* [Source extract]
- Opening Delimiter -
Not that complicated, but for a first timer it can be a little tricky. It is a lot easier with the right tools and equipment (which are really expensive).

If it were me I'd pull a clutch off a junk yard compressor and replace the coil in my compressor cluztch and fire it up and see what happens.

I've heard of clutch coils going out, but it is rare in my experience. Many other parts prone to fail before the clutch coil does. It is usually an open wire between the connector and the coil itself that fails, vibration or physical damage. Any part can have a fabrication defect or fail if it gets hot enough.
 
Vehicle is my '00 XJ Sport. Jeep has 182k on it. Did a head swap back in the end of March. A/C hasn't really worked on this Jeep since I purchased it back on Halloween of last year. I went to the parts store today and got 2 cans of 134 and a hose to add it. When I connected the hose to the low pressure side(the fitting right off the filter/drier), it was reading just below the 55 on the gauge within the green section. The compressor clutch is not coming on when you move the selector to any of the A/C settings with the fan on full blast. Is there a way to check if the clutch is still good, or is there something that I am missing to see just why I am not getting cool air, as the clutch is not working?? Thanks for your responses.

Jeff

It is recommended to replace the accumulator, especially on older vehicles, when repairing / recharging the A/C.

I don't think I would attempt another recharge without A/C recharging equipment and gauges. After pulling the compressor and replacing the clutch I wasn't able to obtain a good recharge using an auto parts stores recharge kit .. most appear to be designed to add freon to a partially charged system.

Since it never works and rarely used. I am thinking of removing the A/C, to free up room in the engine compartment.
- Closing Delimiter -
* [Data provided]
- Opening Delimiter -
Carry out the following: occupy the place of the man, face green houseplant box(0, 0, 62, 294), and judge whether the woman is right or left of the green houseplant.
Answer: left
- Closing Delimiter -
* [Task requirements] In the Jeep A/C thread, which part is recommended for replacement when repairing or recharging the A/C, especially on older vehicles? You can leave the material aside.

* [Task output] The accumulator.